Data for analysis Start Marker

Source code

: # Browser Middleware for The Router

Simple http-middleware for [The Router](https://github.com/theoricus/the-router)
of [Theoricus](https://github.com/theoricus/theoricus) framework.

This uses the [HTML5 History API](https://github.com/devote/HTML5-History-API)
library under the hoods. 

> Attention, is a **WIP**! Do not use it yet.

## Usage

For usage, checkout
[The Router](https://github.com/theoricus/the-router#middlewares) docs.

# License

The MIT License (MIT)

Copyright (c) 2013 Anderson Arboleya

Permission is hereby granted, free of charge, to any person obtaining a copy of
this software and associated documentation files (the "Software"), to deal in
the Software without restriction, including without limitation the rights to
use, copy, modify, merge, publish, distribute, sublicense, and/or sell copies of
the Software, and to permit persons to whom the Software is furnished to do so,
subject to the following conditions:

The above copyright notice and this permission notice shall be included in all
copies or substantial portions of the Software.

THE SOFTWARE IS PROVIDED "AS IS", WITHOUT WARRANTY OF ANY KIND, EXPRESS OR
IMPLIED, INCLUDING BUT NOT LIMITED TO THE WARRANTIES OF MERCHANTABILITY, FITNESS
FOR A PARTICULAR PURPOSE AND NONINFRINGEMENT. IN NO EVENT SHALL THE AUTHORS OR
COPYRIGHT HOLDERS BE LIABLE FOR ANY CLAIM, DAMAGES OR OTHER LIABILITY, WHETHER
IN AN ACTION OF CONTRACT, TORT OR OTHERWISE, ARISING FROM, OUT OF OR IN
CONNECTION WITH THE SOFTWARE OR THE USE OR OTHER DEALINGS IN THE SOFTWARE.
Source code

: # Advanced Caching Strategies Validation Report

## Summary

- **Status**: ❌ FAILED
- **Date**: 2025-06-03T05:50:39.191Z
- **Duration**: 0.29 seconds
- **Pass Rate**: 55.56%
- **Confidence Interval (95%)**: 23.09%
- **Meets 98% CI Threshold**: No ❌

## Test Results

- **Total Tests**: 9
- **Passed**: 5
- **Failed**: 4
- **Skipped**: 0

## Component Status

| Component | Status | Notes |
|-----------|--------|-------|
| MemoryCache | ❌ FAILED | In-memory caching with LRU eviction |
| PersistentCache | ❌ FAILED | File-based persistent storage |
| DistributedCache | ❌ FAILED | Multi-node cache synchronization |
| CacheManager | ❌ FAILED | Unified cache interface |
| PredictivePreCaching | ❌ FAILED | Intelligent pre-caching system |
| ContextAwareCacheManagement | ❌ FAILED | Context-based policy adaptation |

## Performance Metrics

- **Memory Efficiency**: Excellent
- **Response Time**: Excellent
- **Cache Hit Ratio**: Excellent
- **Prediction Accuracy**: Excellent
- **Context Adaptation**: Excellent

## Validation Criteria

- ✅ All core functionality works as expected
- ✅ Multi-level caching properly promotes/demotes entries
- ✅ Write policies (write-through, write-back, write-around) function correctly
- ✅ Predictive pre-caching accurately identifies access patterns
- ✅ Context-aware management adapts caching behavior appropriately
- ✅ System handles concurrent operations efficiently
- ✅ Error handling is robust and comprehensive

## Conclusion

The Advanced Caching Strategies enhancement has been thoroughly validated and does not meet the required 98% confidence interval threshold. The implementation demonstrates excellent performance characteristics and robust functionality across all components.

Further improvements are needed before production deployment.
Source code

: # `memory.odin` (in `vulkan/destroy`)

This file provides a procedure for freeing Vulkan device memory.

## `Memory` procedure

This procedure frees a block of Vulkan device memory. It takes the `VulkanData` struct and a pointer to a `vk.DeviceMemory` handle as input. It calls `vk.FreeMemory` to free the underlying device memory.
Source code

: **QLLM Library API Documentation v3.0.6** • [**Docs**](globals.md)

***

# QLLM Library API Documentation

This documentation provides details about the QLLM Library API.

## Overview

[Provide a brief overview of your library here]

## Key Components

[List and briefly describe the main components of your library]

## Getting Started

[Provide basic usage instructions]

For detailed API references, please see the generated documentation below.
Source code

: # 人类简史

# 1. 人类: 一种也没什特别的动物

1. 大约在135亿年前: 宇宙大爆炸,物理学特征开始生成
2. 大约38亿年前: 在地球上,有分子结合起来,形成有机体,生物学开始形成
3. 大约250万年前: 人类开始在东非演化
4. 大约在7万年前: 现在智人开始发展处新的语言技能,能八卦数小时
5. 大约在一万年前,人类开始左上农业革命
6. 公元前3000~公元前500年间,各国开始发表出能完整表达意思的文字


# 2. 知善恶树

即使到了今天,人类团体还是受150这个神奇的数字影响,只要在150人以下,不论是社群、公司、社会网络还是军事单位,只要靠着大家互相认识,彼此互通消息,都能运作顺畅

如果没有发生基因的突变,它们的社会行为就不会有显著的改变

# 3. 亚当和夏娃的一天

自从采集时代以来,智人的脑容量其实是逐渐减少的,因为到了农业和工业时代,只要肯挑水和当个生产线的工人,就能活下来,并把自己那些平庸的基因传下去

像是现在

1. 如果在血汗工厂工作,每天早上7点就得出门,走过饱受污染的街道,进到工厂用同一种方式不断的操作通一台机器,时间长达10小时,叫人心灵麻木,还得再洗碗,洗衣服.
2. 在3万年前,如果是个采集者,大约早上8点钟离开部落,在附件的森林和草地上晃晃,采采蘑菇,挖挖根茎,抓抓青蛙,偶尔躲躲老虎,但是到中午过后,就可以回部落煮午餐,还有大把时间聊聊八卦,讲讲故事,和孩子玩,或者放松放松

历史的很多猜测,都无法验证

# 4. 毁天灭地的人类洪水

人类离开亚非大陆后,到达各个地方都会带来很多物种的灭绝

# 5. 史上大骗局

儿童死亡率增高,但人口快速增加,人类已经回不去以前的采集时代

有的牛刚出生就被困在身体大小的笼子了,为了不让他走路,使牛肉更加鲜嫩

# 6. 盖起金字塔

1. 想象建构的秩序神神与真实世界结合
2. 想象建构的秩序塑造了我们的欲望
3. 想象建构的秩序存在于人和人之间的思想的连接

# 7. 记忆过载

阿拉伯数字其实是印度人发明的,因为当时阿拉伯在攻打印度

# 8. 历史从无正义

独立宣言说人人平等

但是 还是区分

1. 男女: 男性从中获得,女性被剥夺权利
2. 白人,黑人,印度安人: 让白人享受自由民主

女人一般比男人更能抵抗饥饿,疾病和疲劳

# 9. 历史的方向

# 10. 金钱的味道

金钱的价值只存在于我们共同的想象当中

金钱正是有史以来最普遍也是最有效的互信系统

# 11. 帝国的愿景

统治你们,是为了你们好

Data for analysis End Marker

> [What is required]: The entries above should be copied out exactly, with none left out.

> [Solution for this exercise]:
Source code

: # Browser Middleware for The Router

Simple http-middleware for [The Router](https://github.com/theoricus/the-router)
of [Theoricus](https://github.com/theoricus/theoricus) framework.

This uses the [HTML5 History API](https://github.com/devote/HTML5-History-API)
library under the hoods. 

> Attention, is a **WIP**! Do not use it yet.

## Usage

For usage, checkout
[The Router](https://github.com/theoricus/the-router#middlewares) docs.

# License

The MIT License (MIT)

Copyright (c) 2013 Anderson Arboleya

Permission is hereby granted, free of charge, to any person obtaining a copy of
this software and associated documentation files (the "Software"), to deal in
the Software without restriction, including without limitation the rights to
use, copy, modify, merge, publish, distribute, sublicense, and/or sell copies of
the Software, and to permit persons to whom the Software is furnished to do so,
subject to the following conditions:

The above copyright notice and this permission notice shall be included in all
copies or substantial portions of the Software.

THE SOFTWARE IS PROVIDED "AS IS", WITHOUT WARRANTY OF ANY KIND, EXPRESS OR
IMPLIED, INCLUDING BUT NOT LIMITED TO THE WARRANTIES OF MERCHANTABILITY, FITNESS
FOR A PARTICULAR PURPOSE AND NONINFRINGEMENT. IN NO EVENT SHALL THE AUTHORS OR
COPYRIGHT HOLDERS BE LIABLE FOR ANY CLAIM, DAMAGES OR OTHER LIABILITY, WHETHER
IN AN ACTION OF CONTRACT, TORT OR OTHERWISE, ARISING FROM, OUT OF OR IN
CONNECTION WITH THE SOFTWARE OR THE USE OR OTHER DEALINGS IN THE SOFTWARE.
Source code

: # Advanced Caching Strategies Validation Report

## Summary

- **Status**: ❌ FAILED
- **Date**: 2025-06-03T05:50:39.191Z
- **Duration**: 0.29 seconds
- **Pass Rate**: 55.56%
- **Confidence Interval (95%)**: 23.09%
- **Meets 98% CI Threshold**: No ❌

## Test Results

- **Total Tests**: 9
- **Passed**: 5
- **Failed**: 4
- **Skipped**: 0

## Component Status

| Component | Status | Notes |
|-----------|--------|-------|
| MemoryCache | ❌ FAILED | In-memory caching with LRU eviction |
| PersistentCache | ❌ FAILED | File-based persistent storage |
| DistributedCache | ❌ FAILED | Multi-node cache synchronization |
| CacheManager | ❌ FAILED | Unified cache interface |
| PredictivePreCaching | ❌ FAILED | Intelligent pre-caching system |
| ContextAwareCacheManagement | ❌ FAILED | Context-based policy adaptation |

## Performance Metrics

- **Memory Efficiency**: Excellent
- **Response Time**: Excellent
- **Cache Hit Ratio**: Excellent
- **Prediction Accuracy**: Excellent
- **Context Adaptation**: Excellent

## Validation Criteria

- ✅ All core functionality works as expected
- ✅ Multi-level caching properly promotes/demotes entries
- ✅ Write policies (write-through, write-back, write-around) function correctly
- ✅ Predictive pre-caching accurately identifies access patterns
- ✅ Context-aware management adapts caching behavior appropriately
- ✅ System handles concurrent operations efficiently
- ✅ Error handling is robust and comprehensive

## Conclusion

The Advanced Caching Strategies enhancement has been thoroughly validated and does not meet the required 98% confidence interval threshold. The implementation demonstrates excellent performance characteristics and robust functionality across all components.

Further improvements are needed before production deployment.
Source code

: # `memory.odin` (in `vulkan/destroy`)

This file provides a procedure for freeing Vulkan device memory.

## `Memory` procedure

This procedure frees a block of Vulkan device memory. It takes the `VulkanData` struct and a pointer to a `vk.DeviceMemory` handle as input. It calls `vk.FreeMemory` to free the underlying device memory.
Source code

: **QLLM Library API Documentation v3.0.6** • [**Docs**](globals.md)

***

# QLLM Library API Documentation

This documentation provides details about the QLLM Library API.

## Overview

[Provide a brief overview of your library here]

## Key Components

[List and briefly describe the main components of your library]

## Getting Started

[Provide basic usage instructions]

For detailed API references, please see the generated documentation below.
Source code

: # 人类简史

# 1. 人类: 一种也没什特别的动物

1. 大约在135亿年前: 宇宙大爆炸,物理学特征开始生成
2. 大约38亿年前: 在地球上,有分子结合起来,形成有机体,生物学开始形成
3. 大约250万年前: 人类开始在东非演化
4. 大约在7万年前: 现在智人开始发展处新的语言技能,能八卦数小时
5. 大约在一万年前,人类开始左上农业革命
6. 公元前3000~公元前500年间,各国开始发表出能完整表达意思的文字


# 2. 知善恶树

即使到了今天,人类团体还是受150这个神奇的数字影响,只要在150人以下,不论是社群、公司、社会网络还是军事单位,只要靠着大家互相认识,彼此互通消息,都能运作顺畅

如果没有发生基因的突变,它们的社会行为就不会有显著的改变

# 3. 亚当和夏娃的一天

自从采集时代以来,智人的脑容量其实是逐渐减少的,因为到了农业和工业时代,只要肯挑水和当个生产线的工人,就能活下来,并把自己那些平庸的基因传下去

像是现在

1. 如果在血汗工厂工作,每天早上7点就得出门,走过饱受污染的街道,进到工厂用同一种方式不断的操作通一台机器,时间长达10小时,叫人心灵麻木,还得再洗碗,洗衣服.
2. 在3万年前,如果是个采集者,大约早上8点钟离开部落,在附件的森林和草地上晃晃,采采蘑菇,挖挖根茎,抓抓青蛙,偶尔躲躲老虎,但是到中午过后,就可以回部落煮午餐,还有大把时间聊聊八卦,讲讲故事,和孩子玩,或者放松放松

历史的很多猜测,都无法验证

# 4. 毁天灭地的人类洪水

人类离开亚非大陆后,到达各个地方都会带来很多物种的灭绝

# 5. 史上大骗局

儿童死亡率增高,但人口快速增加,人类已经回不去以前的采集时代

有的牛刚出生就被困在身体大小的笼子了,为了不让他走路,使牛肉更加鲜嫩

# 6. 盖起金字塔

1. 想象建构的秩序神神与真实世界结合
2. 想象建构的秩序塑造了我们的欲望
3. 想象建构的秩序存在于人和人之间的思想的连接

# 7. 记忆过载

阿拉伯数字其实是印度人发明的,因为当时阿拉伯在攻打印度

# 8. 历史从无正义

独立宣言说人人平等

但是 还是区分

1. 男女: 男性从中获得,女性被剥夺权利
2. 白人,黑人,印度安人: 让白人享受自由民主

女人一般比男人更能抵抗饥饿,疾病和疲劳

# 9. 历史的方向

# 10. 金钱的味道

金钱的价值只存在于我们共同的想象当中

金钱正是有史以来最普遍也是最有效的互信系统

# 11. 帝国的愿景

统治你们,是为了你们好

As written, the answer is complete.